------ The records

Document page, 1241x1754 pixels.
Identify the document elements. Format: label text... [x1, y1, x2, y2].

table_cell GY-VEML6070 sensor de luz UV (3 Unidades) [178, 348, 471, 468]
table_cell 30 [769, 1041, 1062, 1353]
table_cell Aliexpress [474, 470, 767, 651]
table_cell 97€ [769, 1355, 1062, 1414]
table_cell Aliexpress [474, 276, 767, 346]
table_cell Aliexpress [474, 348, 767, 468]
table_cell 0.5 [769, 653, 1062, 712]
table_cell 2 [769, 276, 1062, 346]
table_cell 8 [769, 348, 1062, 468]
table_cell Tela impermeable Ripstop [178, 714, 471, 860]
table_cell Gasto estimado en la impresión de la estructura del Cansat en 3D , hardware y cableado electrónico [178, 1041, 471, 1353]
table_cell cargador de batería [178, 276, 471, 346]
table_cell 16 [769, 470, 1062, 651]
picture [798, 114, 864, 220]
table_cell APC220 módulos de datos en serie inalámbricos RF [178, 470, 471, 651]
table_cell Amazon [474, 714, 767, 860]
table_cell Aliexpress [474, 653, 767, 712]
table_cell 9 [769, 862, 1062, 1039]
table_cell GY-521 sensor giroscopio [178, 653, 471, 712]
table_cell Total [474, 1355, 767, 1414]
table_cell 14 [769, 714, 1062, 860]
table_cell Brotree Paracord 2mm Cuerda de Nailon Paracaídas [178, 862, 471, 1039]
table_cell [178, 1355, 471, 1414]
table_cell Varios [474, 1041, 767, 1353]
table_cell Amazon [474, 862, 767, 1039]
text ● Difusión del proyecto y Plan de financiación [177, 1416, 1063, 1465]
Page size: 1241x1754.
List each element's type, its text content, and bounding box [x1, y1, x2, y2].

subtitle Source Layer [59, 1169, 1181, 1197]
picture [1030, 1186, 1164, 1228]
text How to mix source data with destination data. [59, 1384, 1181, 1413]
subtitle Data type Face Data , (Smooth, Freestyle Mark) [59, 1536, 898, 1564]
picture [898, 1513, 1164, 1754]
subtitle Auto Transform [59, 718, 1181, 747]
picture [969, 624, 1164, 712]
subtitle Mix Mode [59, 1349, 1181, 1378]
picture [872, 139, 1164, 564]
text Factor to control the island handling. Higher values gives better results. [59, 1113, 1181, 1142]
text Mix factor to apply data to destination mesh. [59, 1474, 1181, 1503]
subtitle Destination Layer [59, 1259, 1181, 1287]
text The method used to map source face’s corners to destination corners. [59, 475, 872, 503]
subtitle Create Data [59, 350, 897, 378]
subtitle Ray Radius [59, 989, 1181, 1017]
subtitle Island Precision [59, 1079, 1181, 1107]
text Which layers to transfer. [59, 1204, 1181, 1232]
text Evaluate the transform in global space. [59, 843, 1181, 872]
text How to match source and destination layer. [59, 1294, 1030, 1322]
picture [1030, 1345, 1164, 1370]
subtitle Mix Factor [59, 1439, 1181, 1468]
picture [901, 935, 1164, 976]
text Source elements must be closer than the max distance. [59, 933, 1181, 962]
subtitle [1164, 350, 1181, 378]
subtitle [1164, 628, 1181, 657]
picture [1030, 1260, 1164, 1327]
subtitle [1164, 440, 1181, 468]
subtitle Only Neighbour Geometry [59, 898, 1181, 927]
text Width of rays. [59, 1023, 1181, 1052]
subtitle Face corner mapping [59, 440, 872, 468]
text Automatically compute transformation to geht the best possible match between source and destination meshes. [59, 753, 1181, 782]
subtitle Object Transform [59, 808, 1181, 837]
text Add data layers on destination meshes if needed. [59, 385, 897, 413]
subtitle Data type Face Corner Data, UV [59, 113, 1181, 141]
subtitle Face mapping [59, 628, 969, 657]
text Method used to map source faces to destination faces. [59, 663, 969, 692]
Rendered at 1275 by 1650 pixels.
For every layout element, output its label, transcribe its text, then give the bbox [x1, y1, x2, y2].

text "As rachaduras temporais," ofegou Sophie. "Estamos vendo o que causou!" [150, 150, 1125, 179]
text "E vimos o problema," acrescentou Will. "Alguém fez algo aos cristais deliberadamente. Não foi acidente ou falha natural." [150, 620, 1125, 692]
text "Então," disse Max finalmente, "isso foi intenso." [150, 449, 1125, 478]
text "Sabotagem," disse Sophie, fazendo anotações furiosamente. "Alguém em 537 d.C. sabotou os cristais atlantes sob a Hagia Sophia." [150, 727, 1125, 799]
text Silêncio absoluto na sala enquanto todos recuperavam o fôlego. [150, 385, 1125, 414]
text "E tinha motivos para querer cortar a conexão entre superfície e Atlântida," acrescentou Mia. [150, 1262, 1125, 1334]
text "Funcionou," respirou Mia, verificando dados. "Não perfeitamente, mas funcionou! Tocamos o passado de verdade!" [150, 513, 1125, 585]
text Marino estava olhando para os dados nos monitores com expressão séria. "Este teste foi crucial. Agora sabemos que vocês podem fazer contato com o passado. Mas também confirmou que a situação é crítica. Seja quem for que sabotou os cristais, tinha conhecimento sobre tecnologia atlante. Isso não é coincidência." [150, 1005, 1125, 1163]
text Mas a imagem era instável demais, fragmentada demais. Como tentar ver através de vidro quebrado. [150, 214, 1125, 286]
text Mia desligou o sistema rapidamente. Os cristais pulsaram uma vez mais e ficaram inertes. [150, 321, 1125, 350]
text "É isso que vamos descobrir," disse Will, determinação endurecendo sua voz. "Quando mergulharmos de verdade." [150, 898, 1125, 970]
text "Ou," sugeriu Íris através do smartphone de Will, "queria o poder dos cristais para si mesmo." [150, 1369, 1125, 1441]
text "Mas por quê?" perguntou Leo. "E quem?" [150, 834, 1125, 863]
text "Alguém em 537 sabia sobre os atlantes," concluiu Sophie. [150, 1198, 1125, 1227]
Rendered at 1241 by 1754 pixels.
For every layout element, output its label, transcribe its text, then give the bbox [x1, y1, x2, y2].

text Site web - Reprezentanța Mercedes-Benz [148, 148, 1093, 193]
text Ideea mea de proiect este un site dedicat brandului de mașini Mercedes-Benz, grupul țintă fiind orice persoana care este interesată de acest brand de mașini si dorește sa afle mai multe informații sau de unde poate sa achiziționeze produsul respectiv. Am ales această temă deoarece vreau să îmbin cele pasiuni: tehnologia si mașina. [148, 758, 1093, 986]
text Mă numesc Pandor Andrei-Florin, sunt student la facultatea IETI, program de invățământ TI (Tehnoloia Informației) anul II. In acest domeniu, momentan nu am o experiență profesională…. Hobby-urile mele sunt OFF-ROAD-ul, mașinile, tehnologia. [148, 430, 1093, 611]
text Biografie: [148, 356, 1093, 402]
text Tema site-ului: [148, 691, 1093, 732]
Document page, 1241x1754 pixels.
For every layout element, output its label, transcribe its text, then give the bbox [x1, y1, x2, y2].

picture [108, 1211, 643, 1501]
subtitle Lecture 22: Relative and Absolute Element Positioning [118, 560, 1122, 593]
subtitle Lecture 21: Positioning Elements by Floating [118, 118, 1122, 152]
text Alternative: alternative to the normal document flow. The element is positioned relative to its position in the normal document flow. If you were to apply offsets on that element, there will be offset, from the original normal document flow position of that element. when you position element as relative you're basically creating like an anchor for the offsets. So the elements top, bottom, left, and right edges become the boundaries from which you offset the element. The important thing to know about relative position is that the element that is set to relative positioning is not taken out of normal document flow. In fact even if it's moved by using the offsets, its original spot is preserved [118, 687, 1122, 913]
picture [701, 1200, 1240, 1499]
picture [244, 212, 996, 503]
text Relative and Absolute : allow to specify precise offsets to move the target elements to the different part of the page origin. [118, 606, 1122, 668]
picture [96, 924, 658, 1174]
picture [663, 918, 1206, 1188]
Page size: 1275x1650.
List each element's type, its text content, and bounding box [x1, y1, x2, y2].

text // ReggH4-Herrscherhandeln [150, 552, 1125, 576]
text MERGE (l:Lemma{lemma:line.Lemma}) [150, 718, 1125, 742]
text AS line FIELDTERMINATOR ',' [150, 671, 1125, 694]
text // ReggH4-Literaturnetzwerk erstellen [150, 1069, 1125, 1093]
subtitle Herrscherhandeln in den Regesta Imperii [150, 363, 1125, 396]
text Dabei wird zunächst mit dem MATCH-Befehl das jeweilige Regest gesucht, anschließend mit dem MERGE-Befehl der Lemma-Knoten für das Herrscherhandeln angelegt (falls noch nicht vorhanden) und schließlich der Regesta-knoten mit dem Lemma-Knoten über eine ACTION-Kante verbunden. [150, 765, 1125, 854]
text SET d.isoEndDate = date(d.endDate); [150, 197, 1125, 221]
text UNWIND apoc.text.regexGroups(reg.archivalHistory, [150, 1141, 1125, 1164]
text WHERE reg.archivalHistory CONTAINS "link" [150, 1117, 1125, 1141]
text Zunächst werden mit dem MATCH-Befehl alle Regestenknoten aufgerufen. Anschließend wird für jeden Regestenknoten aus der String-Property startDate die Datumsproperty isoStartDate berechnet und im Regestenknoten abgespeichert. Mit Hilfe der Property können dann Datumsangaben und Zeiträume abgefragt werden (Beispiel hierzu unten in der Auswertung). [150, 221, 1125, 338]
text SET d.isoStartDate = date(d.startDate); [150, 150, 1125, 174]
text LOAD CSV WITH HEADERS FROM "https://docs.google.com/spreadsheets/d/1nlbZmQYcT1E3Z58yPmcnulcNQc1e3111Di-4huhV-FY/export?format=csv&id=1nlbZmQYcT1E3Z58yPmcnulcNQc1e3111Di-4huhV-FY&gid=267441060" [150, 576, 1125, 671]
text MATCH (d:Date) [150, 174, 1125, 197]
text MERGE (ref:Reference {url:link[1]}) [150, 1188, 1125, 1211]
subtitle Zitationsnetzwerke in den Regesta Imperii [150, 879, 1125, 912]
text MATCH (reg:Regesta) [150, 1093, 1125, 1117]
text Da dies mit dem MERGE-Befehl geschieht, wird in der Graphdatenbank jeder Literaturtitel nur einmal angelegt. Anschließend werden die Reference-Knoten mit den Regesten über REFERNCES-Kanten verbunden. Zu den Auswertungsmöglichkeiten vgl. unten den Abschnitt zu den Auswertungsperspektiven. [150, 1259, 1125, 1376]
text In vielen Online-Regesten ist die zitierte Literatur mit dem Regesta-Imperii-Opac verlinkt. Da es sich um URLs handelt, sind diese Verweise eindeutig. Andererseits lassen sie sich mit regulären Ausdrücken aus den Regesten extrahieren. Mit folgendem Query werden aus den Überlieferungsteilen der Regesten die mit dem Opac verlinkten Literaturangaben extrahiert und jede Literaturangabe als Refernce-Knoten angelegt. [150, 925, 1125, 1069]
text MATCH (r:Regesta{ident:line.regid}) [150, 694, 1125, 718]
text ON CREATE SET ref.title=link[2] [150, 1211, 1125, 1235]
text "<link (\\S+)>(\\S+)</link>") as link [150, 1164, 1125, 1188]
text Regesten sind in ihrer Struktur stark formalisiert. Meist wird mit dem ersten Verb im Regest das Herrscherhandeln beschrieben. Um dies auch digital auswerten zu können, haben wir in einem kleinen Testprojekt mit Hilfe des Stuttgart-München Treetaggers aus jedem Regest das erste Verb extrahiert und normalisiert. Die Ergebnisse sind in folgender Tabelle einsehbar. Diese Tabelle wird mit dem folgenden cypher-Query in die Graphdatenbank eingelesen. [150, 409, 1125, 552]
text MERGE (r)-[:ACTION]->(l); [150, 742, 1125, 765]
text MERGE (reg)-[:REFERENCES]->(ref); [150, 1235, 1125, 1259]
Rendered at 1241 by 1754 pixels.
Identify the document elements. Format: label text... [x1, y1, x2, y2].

------------

▸ **Task statement**: Put the lines of the material starting at "subtitle Source Layer [59, 1169, 1181, 1197]" and ending at "picture [898, 1513, 1164, 1754]" into a numbered list, leaving out blank lines.

▸ **Solution for this problem**:
1. subtitle Source Layer [59, 1169, 1181, 1197]
2. picture [1030, 1186, 1164, 1228]
3. text How to mix source data with destination data. [59, 1384, 1181, 1413]
4. subtitle Data type Face Data , (Smooth, Freestyle Mark) [59, 1536, 898, 1564]
5. picture [898, 1513, 1164, 1754]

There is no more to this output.